“Least-to-Most Prompting Enables Complex Reasoning in Large Language Models,” submitted to arXiv on May 21, 2022 by Denny Zhou, Nathanael Scharli, Le Hou, Jason Wei, and colleagues at Google, tackled a known limitation of chain-of-thought prompting: it often fails on problems harder than the examples in the prompt.
The method works in two stages. First, decomposition: the model is prompted to break a complex problem into a sequence of simpler subproblems, ordered from easiest to hardest. Second, sequential solving: the model solves each subproblem in turn, and the answer to each one is fed in as context for the next. This builds the final solution out of a chain of smaller, manageable steps, so the model never has to leap directly to a hard answer.
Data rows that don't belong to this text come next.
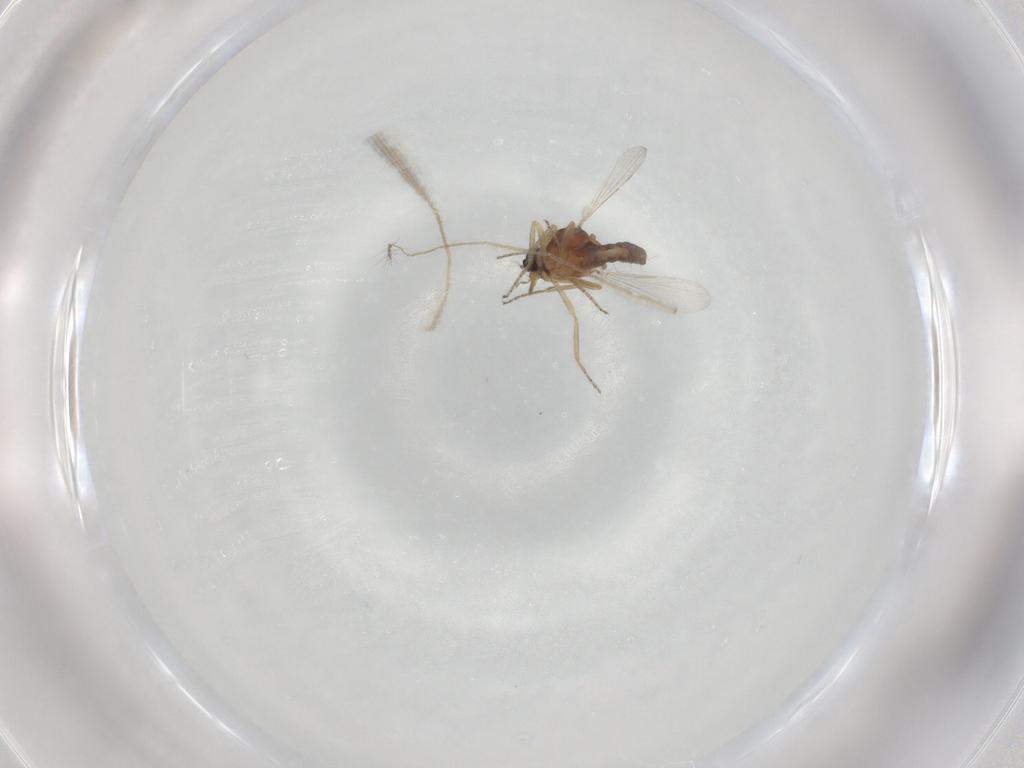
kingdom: Animalia
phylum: Arthropoda
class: Insecta
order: Diptera
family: Ceratopogonidae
The standout result was on SCAN, a compositional generalization benchmark that tests whether a system can handle longer or novel combinations of known parts. Using GPT-3 (code-davinci-002) with just 14 exemplars, least-to-most prompting solved SCAN in every split, including the difficult length split, with at least 99 percent accuracy. By comparison, chain-of-thought prompting reached only 16 percent, and the method even beat specialized neuro-symbolic models trained on more than 15,000 examples.
Why business readers should care: least-to-most prompting demonstrates that breaking a task into ordered, easier pieces lets a model handle problems it cannot solve in one shot. The decompose-then-solve pattern is a reusable strategy for any complex, multi-step workflow.